In the six years since the public celebration at Pier 1, Brooklyn Bridge Park has expanded to include 1.3 miles and close to 85 acres of public space on and adjacent to Piers 16, along with the Fulton Ferry Landing area just north of the piers between the Brooklyn and Manhattan Bridges. In addition to the green lawns and playground on Pier 1, the park now includes numerous athletic fields and recreational facilities, a sandy beach for strolling and nonmotorized boating, a row of sound-attenuating hills that insulate the park grounds from the noise of the roadways and busy neighborhoods above it, and a continuous greenway along the waterfront. Since its opening in 2010, the park has attracted millions of visitors, with thousands of people arriving each day to enjoy the beauty of the landscape and the scenic views of the East River and the lower Manhattan skyline; to use the parks playgrounds and recreational facilities; and to participate in the hundreds of volunteer programs and cultural, educational, and recreational events conducted at the park each year.

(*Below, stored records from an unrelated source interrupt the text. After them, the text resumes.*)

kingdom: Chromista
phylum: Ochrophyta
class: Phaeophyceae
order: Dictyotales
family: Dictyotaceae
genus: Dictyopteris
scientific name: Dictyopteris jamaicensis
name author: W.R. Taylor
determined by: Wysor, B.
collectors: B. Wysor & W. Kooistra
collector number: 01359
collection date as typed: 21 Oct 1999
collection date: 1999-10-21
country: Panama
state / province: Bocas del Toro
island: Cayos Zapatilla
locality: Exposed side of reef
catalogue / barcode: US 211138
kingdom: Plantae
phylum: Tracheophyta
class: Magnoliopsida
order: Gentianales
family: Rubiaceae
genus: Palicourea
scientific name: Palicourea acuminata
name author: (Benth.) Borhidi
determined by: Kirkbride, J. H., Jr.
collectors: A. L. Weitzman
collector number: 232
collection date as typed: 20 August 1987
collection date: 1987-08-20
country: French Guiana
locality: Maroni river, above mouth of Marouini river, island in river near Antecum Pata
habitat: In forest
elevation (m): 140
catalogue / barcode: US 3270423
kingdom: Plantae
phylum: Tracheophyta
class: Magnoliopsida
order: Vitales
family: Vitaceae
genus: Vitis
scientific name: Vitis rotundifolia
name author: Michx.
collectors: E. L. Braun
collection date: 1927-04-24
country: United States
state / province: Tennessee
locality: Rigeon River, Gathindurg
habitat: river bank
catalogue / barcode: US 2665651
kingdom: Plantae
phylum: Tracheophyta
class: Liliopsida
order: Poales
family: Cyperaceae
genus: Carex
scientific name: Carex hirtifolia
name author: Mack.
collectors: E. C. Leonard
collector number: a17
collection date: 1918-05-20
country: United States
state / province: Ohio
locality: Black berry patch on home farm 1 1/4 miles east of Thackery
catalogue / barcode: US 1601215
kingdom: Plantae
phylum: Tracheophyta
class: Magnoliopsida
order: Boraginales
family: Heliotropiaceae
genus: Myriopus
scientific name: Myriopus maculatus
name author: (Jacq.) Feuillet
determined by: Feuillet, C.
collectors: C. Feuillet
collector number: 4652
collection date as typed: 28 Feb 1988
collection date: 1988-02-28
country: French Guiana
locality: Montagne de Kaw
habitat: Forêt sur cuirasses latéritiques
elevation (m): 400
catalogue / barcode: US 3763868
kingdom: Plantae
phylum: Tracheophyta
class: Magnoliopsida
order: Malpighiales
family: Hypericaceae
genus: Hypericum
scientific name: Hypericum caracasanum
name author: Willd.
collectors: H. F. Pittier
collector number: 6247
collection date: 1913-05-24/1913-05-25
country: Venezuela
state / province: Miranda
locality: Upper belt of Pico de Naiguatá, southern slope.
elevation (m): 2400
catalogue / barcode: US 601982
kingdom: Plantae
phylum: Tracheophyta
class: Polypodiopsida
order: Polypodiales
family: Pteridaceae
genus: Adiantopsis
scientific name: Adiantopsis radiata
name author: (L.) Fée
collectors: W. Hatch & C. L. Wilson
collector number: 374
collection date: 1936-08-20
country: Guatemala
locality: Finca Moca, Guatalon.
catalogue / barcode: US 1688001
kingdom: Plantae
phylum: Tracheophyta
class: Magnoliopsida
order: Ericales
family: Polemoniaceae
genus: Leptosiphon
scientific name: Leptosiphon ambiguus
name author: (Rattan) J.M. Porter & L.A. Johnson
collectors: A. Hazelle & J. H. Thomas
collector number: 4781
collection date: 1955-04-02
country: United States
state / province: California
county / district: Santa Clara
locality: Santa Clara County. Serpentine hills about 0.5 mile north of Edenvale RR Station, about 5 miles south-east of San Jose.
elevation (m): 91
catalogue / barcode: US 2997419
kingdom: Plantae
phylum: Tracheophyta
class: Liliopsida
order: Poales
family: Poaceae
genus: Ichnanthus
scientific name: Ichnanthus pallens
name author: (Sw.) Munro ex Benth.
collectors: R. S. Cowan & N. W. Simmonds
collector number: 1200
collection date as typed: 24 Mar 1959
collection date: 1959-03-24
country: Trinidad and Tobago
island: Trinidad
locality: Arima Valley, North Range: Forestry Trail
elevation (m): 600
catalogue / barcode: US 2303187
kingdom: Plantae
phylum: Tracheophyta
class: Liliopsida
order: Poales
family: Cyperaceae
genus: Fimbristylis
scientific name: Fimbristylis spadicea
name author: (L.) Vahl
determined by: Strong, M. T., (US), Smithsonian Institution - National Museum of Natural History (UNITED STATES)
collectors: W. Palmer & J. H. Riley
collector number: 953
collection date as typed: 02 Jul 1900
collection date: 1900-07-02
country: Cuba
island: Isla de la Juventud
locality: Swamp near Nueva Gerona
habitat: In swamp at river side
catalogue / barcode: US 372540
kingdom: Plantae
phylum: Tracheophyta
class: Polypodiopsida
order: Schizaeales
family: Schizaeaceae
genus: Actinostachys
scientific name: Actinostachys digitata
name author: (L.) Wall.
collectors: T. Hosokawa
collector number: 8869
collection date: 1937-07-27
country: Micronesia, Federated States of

ALTHOUGH BROOKLYN BRIDGE PARK STANDS as the crown jewel of the East River waterfront and one of New York Citys most popular destinations for both tourists and local residents, it almost never came to be. The realization of the park was the result of a long and challenging process for the committed group of citizens who first envisioned a public space along the west Brooklyn shoreline. The park represents the culmination of a three-decade-long campaign on the part of local residents and community leaders to restore the once-bustling Brooklyn waterfront to public access and control.
The campaign to create a park on the piers began in the early 1980s, when employees of the Port Authority of New York and New Jersey (the independent public agency that owned the vast majority of the property) contacted the leaders of the neighborhood associations that represented the communities adjacent to the waterfront regarding the agencys intentions to dispose of Piers 16 on the Brooklyn shoreline of the East River. Changes in the global-shipping industry had recently resulted in the increasing disuse of the property, and state and local political leaders and public authorities, eager to revitalize the citys economy following the recession of the previous decade, viewed the development of the once-thriving but by then mostly abandoned piers as a potential source of revenue and job creation. The Brooklyn community leaders initial concerns centered on the potential impact of the proposed disposition of the piers on the neighborhoods they represented. Many local residents were particularly worried that high-rise condominiums and other commercial developments would disturb the extraordinary views of the East River, the Brooklyn Bridge, and the Manhattan skyline that had long been a hallmark of Brooklyn Heights, an affluent neighborhood situated on a high bluff above the East River.